プロローグ①
空は藍色を広げ、太陽が昇るのを待っていた。
春の曙、少年が一人暗い表情でとある丘の上に立っていた。
目の前には、二枚の木の板を重ねて作ったと思われる十字架が地面に突き刺さっている。
何故、少年の顔色が悪いのか、理由は言うまでもあるまい。
そのオブジェは「墓」を意味しているに他ならない。しかもそれが2つ。
少年はそれらの前に一輪ずつ花を添え、振り向き、歩み始める。
何の言葉も口にせず、まるで生気を失っているかのようなその顔色は死人と何ら変わりない。瞳には光は無く、『絶望』というに相応しい。
余程大切な存在だったのであろう。
そして歩き続けて約数十分、あの丘から麓にある花畑を通り抜けて行き着いた先。
青く広大に広がる海。
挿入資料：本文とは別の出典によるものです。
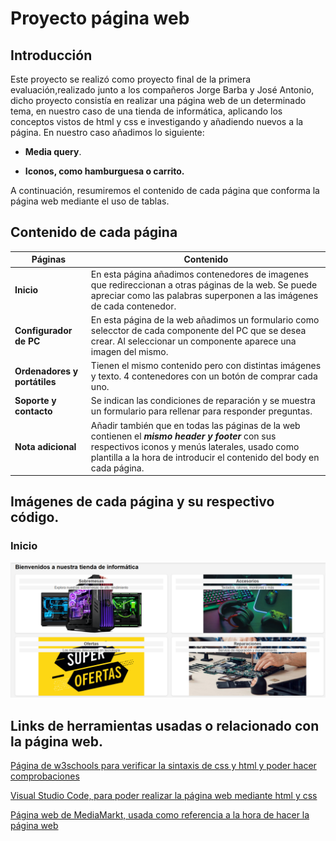 # Proyecto página web
## Introducción
Este proyecto se realizó como proyecto final de la primera evaluación,realizado junto a los compañeros Jorge Barba y José Antonio, dicho proyecto consistía en realizar una página web de un determinado tema, en nuestro caso de una tienda de informática, aplicando los conceptos vistos de html y css e investigando y añadiendo nuevos a la página. En nuestro caso añadimos lo siguiente:

 - **Media query**.
 
 - **Iconos, como hamburguesa o carrito.**

 A continuación, resumiremos el contenido de cada página que conforma la página web mediante el uso de tablas.

 ## Contenido de cada página

 | Páginas | Contenido |
 | ---------------------|---------------------------- |
 | **Inicio** | En esta página añadimos contenedores de imagenes que redireccionan a otras páginas de la web. Se puede apreciar como las palabras superponen a las imágenes de cada contenedor.
 | **Configurador de PC** | En esta página de la web añadimos un formulario como selecctor de cada componente del PC que se desea crear. Al seleccionar un componente aparece una imagen del mismo. |
 | **Ordenadores y portátiles** | Tienen el mismo contenido pero con distintas imágenes y texto. 4 contenedores con un botón de comprar cada uno. |
 | **Soporte y contacto** | Se indican las condiciones de reparación y se muestra un formulario para rellenar para responder preguntas.|
 | **Nota adicional** | Añadir también que en todas las páginas de la web contienen el ***mismo header y footer*** con sus respectivos iconos y menús laterales, usado como plantilla a la hora de introducir el contenido del body en cada página.|

 ## Imágenes de cada página y su respectivo código.

 ### **Inicio**
![Imagen body inicio](Imagen_body_principal.png)





 ## Links de herramientas usadas o relacionado con la página web.
[ Página de w3schools para verificar la sintaxis de css y html y poder hacer comprobaciones](https://www.w3schools.com/)

[ Visual Studio Code, para poder realizar la página web mediante html y css](https://code.visualstudio.com/)

[Página web de MediaMarkt, usada como referencia a la hora de hacer la página web](https://www.mediamarkt.es/es?ds_rl=1275860&gad_source=1&gclid=Cj0KCQiA4rK8BhD7ARIsAFe5LXLWIoxJs6jgapvDAR1Hy4M4PxuXAxkz2TQmy7Rx1qAZ3VPO-BEAs_YaAr-EEALw_wcB&gclsrc=aw.ds&utm_campaign=rt_search_brand_nsp_na_MM-ES-S-G-BRAND-TEXT-BRAND-PURE.BRAND-ALL-ALL&utm_medium=cpc&utm_source=google)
足元には貝殻を忍ばせている砂浜。
彼は浜辺に行き着いた。
波は穏やかに打ち寄せ、砂の中に隠れていた貝たちの姿を晒し出させ、海に連れた。
少年は膝から崩れ落ち、藍色の空を向く。
すると、雲行きが段々怪しくなり先程まで穏やかであった波が急に激しくなってきた。
悲しみが込み上げてきたのか少年? 今度は泣き叫び始めた。彼に同調しているかのように波は激しさを増し、空も雲に覆われ藍色から黒色に変わっていく。
しかし変わっていくのは空だけではない。
少年の服のポケットから青い光が漏れ出ているのが見えた。
そして、彼はその光と共に波に拐われた。
次の瞬間を目にした私は、「彼」という存在の誕生を心から祝福した。
……おめでとう。君たちが下すのだよ。この世の行方を…。
◇ ◇ ◇
……守れなかった。
僕は一体、何の為に……、ここまで……。
僕の宝物が…僕の家族が……、こんな、こんな……。
(お兄ちゃん……)(兄ちゃん……)
ごめん……、ごめんよ……。
((お願い……))
いや、やめろ……やめてくれ……!
(私たちを)(俺たちを)
やめろやめろやめろやめろやめろやめろやめろやめろやめろやめろやめろやめろやめろやめろやめろやめろ——————————————
((殺して……))
ああ……ああああああああああああああああああああああああああああああああああああああああああああああああああああああああああ!!!!!!!